4.14. De slotsom is dat de feitelijke situatie complex is, waarbij mogelijk sprake is van voorgebruik door één van partijen, maar mogelijk ook sprake is van gezamenlijk aangevangen voorgebruik, zodat partijen slechts gezamenlijk gerechtigd zouden zijn om te goeder trouw een merkdepot te doen. In het laatste geval zou niet alleen het depot door [eisers] te kwader trouw zijn, maar ook het depot van het woordmerk VENTOUX3 waarop het bevel mede is gebaseerd.

4.15. Het voorgaande leidt tot de conclusie dat SSH in het beperkte kader van dit kort geding onvoldoende aannemelijk heeft gemaakt dat zij de eerste voorgebruiker was van het woord-/beeldmerk Ventoux3. De beschikking dient daarom te worden herzien. Daarbij moet het de voorzieningenrechter van het hart dat bij het verzoek om een ex parte bevel een eenzijdig beeld is geschetst van de feiten, dat geen recht doet aan de complexiteit van de situatie. De herziening heeft terugwerkende kracht, hetgeen meebrengt dat [eisers] uit hoofde van de beschikking geen dwangsommen hebben verbeurd1.

Voortzetting organisatie evenement 2015
4.17. Bij wijze van ordemaatregel zal de voorzieningenrechter daarom bevelen dat SSH [eisers] toegang moet verschaffen tot de website en de daaraan verbonden e-mailaccounts op de wijze als toegepast voor 6 juli 2015, zodat [eisers] op de in de voorgaande jaren gebruikelijke wijze met de deelnemers kunnen communiceren in verband met het op 11 september 2015 te houden evenement.
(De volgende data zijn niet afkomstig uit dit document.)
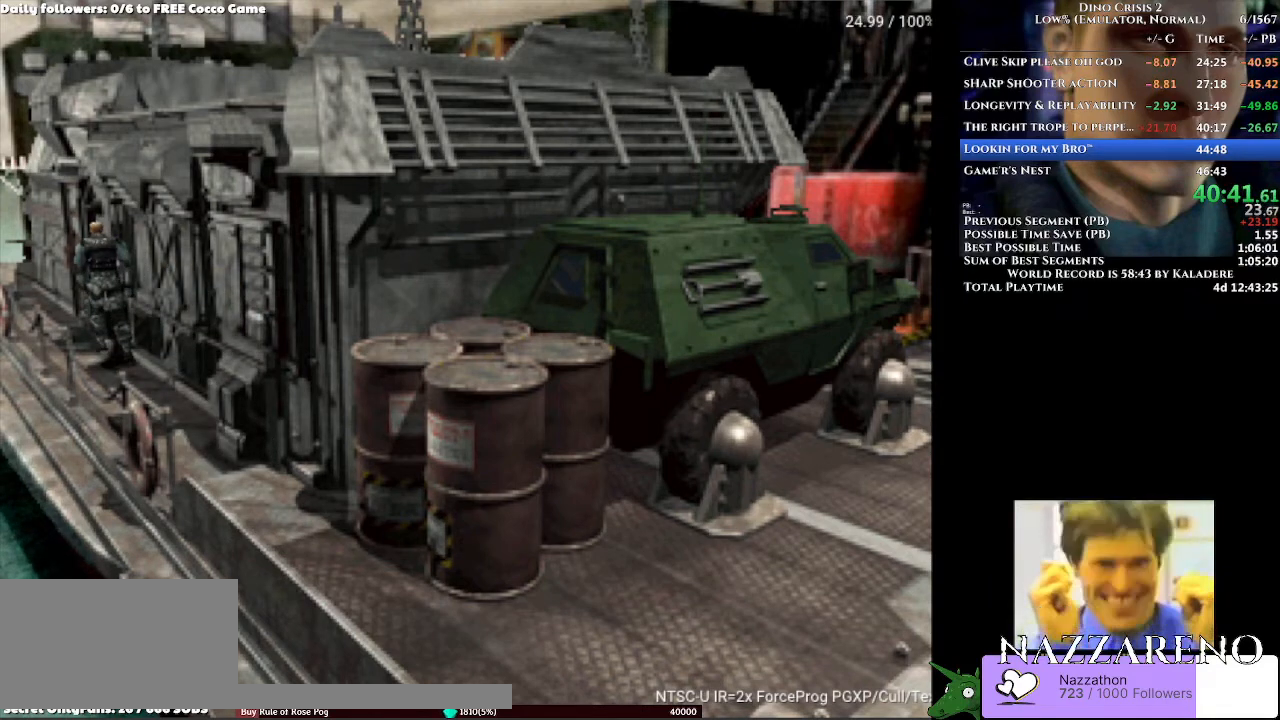
{"dt_ms": 1000, "buttons": ["DPAD_LEFT"], "left_stick": "center", "right_stick": "center"}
Voor de gevorderde overdracht van de domeinnaam om niet bestaat vooralsnog geen grond. Daarnaast zal de voorzieningenrechter aan SSH een gebod opleggen om [eisers] inzage te geven in alle handelingen die SSH vanaf 6 juli 2015 jegens de deelnemers aan het evenement heeft verricht, alsmede om de door haar ontvangen deelnemersgelden over te maken aan [eisers] De door [eisers] gevorderde algemene veroordeling van SSH om haar medewerking te verlenen aan het evenement, alsmede voor het algemeen geformuleerde verbod om negatieve uitlatingen over het evenement te doen, op straffe van een dwangsom, acht de voorzieningenrechter te vaag om voor toewijzing in aanmerking te komen.


Misleidende publicaties
4.20. De Facebook en Twitter accounts waarop SSH doelt, zijn in 2011 door [eiser 2] aangevraagd en sindsdien door hem beheerd en door hem en/of Stichting Ventoux3 van inhoud voorzien. SSH heeft zelf gesteld dat dat met haar medeweten en goedkeuring is gebeurd. Onder deze omstandigheden, waar SSH mee bekend was, kan het feit dat die accounts op zijn naam stonden geregistreerd niet als ‘kaping’ worden aangemerkt. De term ‘kaping’ wekt immers bij het publiek de indruk dat de accounts op oneigenlijke wijze op naam van [eiser 2] zijn gezet, hetgeen niet het geval is.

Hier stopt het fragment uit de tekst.